A smoothie full of energy, oh yes!

A healthy dose of nutrients to get rid of the blues!

Blueberries are the star of this smoothie. 

Blueberries, those little blue berries rich in fiber (especially insoluble fiber) and vitamin C, are packed with polyphenolic compounds, including anthocyanins. In fact, it's this powerful antioxidant that gives them their royal blue color.

Anthocyanins and other antioxidants, by definition, have protective health benefits. 

In addition to flavonoids, blueberries contain a molecule in the resveratrol group, pterostilbenes, which are polyphenols. 

In short, we love blueberries !

 

Recipe low in FODMAP:

This revenue is low in FODMAP. Nevertheless, be aware of your symptoms and of the recommendations from your nutritionist. 

Your color code: 

Blueberry smoothie - low FODMAP

A healthy dose of nutrients to get rid of the blues!
Prep Time5 minutes
Servings: 1

Ingredients

  • 1 t. (250 ml) almond drink, unsweetened
  • 1 t. (250 ml) kale
  • ½ t. (125 ml) plain or vanilla Greek yogurt (with or without lactose)
  • 1 tbsp (15 ml) chia seeds
  • 2 tsp (10 ml) natural almond butter
  • ¼ ripe banana
  • ½ t. (125 ml) of frozen blueberries
  • 2 tbsp (30 ml) whey protein isolate (optional see note)
  • Fresh ginger (to taste)

Instructions

  • Place all ingredients in a mixer stand.

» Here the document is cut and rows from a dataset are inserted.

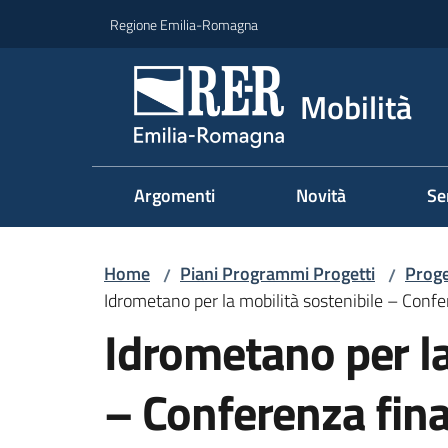
Vai al contenuto
Vai alla navigazione
Vai al footer
Regione Emilia-Romagna
Mobilità
Argomenti
Novità
Se
Home
Piani Programmi Progetti
Proge
/
/
Idrometano per la mobilità sostenibile – Conf
Idrometano per la
– Conferenza fina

Blend until smooth and liquid.
  • Enjoy!

Notes

  • For a FODMAP-free version, soy beverage can be replaced by almond, hemp, rice or macadamia beverages, or by lactose-free milk.
  • Whey protein isolate is optional, but provides around 5g of additional protein to the smoothie. It can also be replaced by powdered milk (note that this option is not low in FODMAPs) or a vegetable protein (rice protein, pea isolate).
  • Substitute strawberries or raspberries for blueberries!